Kül 7/ Eller (1)

28 4 0
                                    

Ben senin uydunum, etrafında dönüyorum
Ama bu senin güneş olduğun anlamına gelmez
İstediğin gibi, bir merkez haline geldin
Memnunmuşsun gibi davranmamalısın

Nasıl olur da titrek bir anı
Sessizce gözlerini kapattırabilir
Olanlar senin yönteminle ilerliyor
Beni incitmemelisin.

Sihirbaz'ın yönetiminde ilerliyordum. Her geçen gün bir şey öğreniyor, kendimi daha iyi ve güçlü hissediyordum. Bilgin biz gitmeden önce turuncu bir hap vermiş ve uyumadan önce almamı istemişti. Hapı almadığım zamanlar kâbuslar devam edebilir demişti. 2 kez almayı unutmuştum hapı. Bir tanesinde babam ile ilgili bir kâbustu. Diğeri ise ne olduğunu anlamadığım siluetlerle ilgiliydi. Birkaç kişi konuşuyordu. Sürekli adım dönüyordu dillerinde fakat sesleri ayırt edemiyordum. Bunlar dışında problem yoktu. Her zaman ki rutin...
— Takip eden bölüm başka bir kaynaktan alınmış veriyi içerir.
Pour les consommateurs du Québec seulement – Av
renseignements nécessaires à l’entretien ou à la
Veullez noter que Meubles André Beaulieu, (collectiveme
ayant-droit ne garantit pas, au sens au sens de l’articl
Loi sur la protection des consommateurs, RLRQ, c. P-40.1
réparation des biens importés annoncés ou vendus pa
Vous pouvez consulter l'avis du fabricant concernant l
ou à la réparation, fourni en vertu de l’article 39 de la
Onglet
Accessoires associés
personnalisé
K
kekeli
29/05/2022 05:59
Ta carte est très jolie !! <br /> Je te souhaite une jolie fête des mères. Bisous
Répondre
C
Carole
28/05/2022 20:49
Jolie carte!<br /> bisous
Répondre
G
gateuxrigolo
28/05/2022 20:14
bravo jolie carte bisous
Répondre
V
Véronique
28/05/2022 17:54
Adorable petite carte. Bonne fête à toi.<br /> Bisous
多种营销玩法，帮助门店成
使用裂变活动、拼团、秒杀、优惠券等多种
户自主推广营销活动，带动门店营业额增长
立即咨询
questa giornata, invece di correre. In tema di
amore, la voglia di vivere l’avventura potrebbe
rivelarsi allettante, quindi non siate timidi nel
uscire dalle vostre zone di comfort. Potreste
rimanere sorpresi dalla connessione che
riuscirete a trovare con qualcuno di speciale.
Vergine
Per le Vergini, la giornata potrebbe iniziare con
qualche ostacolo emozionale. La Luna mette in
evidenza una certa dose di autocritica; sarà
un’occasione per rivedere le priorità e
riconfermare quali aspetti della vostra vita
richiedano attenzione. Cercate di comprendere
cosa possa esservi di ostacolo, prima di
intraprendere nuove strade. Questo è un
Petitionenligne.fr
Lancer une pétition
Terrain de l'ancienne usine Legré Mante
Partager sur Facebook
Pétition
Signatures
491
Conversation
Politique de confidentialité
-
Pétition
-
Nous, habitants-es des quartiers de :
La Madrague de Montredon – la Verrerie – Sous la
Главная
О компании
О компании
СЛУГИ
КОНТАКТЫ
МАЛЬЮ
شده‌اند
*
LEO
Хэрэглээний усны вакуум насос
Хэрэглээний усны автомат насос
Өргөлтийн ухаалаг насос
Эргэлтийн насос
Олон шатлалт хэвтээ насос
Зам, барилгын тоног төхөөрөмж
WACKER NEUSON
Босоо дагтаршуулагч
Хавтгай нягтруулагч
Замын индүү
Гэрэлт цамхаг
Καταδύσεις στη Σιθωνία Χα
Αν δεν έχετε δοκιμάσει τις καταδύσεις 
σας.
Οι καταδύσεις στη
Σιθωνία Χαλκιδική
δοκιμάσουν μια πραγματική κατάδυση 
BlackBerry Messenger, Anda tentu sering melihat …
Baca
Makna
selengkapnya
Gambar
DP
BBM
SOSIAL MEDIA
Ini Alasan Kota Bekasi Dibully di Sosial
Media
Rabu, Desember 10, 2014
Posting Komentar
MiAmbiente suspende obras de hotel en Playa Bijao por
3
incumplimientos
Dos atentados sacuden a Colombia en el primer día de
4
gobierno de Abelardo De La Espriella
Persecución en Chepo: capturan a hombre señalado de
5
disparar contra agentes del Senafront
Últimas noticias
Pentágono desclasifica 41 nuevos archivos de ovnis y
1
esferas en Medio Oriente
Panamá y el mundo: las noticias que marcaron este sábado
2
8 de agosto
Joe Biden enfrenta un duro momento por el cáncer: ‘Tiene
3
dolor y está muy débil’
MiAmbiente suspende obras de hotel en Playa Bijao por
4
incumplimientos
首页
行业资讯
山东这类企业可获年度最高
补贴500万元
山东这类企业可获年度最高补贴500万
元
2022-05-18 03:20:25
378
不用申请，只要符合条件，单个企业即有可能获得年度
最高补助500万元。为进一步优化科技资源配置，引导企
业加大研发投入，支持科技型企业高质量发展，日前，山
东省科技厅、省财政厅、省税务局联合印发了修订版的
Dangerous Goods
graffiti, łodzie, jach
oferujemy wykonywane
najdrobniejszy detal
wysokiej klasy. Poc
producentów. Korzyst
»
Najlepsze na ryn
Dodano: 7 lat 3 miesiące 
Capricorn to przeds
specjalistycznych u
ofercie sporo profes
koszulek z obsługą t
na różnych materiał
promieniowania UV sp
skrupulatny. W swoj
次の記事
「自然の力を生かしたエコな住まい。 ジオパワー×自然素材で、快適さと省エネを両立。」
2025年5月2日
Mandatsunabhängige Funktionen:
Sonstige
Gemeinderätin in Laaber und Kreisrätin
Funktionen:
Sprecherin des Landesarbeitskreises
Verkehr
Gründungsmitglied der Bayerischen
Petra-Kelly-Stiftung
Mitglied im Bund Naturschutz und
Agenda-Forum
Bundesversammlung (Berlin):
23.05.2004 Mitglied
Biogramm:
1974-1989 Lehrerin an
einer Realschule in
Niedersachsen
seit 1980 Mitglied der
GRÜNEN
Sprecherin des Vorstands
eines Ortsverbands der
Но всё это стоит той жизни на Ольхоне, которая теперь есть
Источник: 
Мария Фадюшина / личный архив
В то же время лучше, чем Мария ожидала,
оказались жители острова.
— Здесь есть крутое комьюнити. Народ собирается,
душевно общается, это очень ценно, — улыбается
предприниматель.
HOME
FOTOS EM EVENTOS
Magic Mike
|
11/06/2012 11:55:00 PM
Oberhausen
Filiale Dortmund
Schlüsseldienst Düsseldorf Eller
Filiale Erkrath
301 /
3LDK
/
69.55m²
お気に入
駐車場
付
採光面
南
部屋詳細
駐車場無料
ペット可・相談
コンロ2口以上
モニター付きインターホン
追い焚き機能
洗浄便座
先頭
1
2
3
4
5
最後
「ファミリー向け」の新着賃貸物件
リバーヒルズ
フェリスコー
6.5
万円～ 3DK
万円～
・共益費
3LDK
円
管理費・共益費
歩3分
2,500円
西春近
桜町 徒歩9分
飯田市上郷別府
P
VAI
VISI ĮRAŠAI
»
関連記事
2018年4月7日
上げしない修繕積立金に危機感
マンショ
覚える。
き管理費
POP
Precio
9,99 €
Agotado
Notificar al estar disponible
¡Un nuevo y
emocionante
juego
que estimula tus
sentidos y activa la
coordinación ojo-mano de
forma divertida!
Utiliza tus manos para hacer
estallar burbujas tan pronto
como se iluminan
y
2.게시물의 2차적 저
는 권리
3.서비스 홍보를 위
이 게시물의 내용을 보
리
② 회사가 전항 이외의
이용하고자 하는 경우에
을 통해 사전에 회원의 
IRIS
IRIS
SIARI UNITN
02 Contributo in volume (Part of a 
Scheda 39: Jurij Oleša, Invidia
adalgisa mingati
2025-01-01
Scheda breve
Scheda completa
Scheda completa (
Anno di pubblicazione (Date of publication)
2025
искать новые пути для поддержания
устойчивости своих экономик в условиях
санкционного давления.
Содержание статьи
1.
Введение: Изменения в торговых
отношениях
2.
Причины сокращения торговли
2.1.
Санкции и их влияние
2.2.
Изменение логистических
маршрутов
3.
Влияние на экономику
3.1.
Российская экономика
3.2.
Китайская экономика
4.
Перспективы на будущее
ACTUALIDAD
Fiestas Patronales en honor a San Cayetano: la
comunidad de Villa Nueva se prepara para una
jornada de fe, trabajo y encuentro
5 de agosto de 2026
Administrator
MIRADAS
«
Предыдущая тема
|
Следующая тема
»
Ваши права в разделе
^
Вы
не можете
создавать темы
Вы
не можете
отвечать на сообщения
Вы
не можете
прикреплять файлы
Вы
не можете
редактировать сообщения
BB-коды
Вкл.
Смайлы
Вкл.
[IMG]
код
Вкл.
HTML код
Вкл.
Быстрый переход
Tekrardan kitaba geri döndüm. Sihirbaz ile işimiz olmadığı zaman ormanı geziyor veya kitap okuyordum. 2-3 haftasına öncesine kadar meraklı ve ilginç geliyordu bunlar. Fakat şu aralar o kadar sıkıcı geliyordu ki günler, insan aksiyon istiyordu hayatında biraz.

Ama bu sıradanlığı da Sihirbaz'a borçluydum. İtilip kakılan hayatımdan kaçtığımda gideceğim yer, bunu düşünecek halim bile yoktu.

Açık bıraktığım kitaptan kesit gözüme gözüktü sonradan.

Şu anda, sana güzel bir söz söyleyebilmek için, on bin kitap okumuş olmayı isterdim" dedi: Gene de az gelişmiş bir cümle söylemeden içim rahat etmeyecek: "Seni tanıdığıma çok sevindim kendi çapımda..."

İçime bir his doldu o an da. Yerimden kalkıp çalışma odasına ilerledim. Kapıyı tıklatıp içeriden 'gel' sesini duymayı bekledim. Sihirbaz'ın sesini duyduğumda girdim. Büyük masanın başındaki sandalyede oturuyor, dosyaları inceliyordu yoğun bir ciddiyetle.

Başını kaldırdığında bakışları yumuşadı. "Bir şey mi oldu, küçük?"

Ardımda ki kapıyı kapatarak yanına ilerledim. "Ben sana bir şey söylemek istiyorum. Kitap okuyordum bir kesit dikkatimi çekti. Kesit de yazıyordu ki; " Şu anda, sana güzel bir söz söyleyebilmek için, on bin kitap okumuş olmayı isterdim" dedi: Gene de az gelişmiş bir cümle söylemeden içim rahat etmeyecek: "Seni tanıdığıma çok sevindim kendi çapımda..." Demek isteyeceğim şu ki, seni tanıdığıma çok sevindim. İyi ki o gün sahil kenarında yanıma geldin. Eğer sen gelmeseydin inan bana ne yapardım bilmiyorum."

Gülümseyerek ayağa kalktı. "Önemli değil, küçük. Bunları senin, siz insanların iyi olması için yapıyorum.
Fakat benim de sana söylemem, daha doğrusu itiraf etmem gereken bir şey var. Ben, normalde insanlara böyle yardımlar yapmam. Yani yaparım ama sadece maddi olarak. O gün seni gördüğümde nedensiz bir şekilde seni ayağa kaldırmak istedim. İlk defa da olsa bi insana manevi bir şekilde yardım etmek istedim. Bunun için yalan söyledim ama o gün ayakta duramayacak gibi duruyordun ve başka türlü güvenilir bir şey söyleyemezdim."

Söylediği şey ile içimde hiçbir şey değişmemişti. Bu söylediklerinde bir ardniyet aramadım. Sihirbaz iyi biriydi. Ona güveniyordum.

İçimdekileri dışa aktarmak adına dudaklarımı araladım. "Sen çok iyi birisin Sihirbaz. Söylediklerine, sana inanıyorum, güveniyorum."

İkimizde dudaklarımızdaki koca gülümseme ile birbirlerimize bakıyorduk. Sihirbaz ensesini kaşıdı. Biraz utangaç bir şekilde konuştu. "Şey, bu durumda sarılmamız gerekiyordu galiba."

"Ah evet. Yani filmler, kitaplar falan bilirsin. Her filmde öyle olur değil mi? Yani eğer öyle olmazsa tuhaf olurdu." Ah! Ben ne saçmalıyordum ya? İyice dibe batmıştım.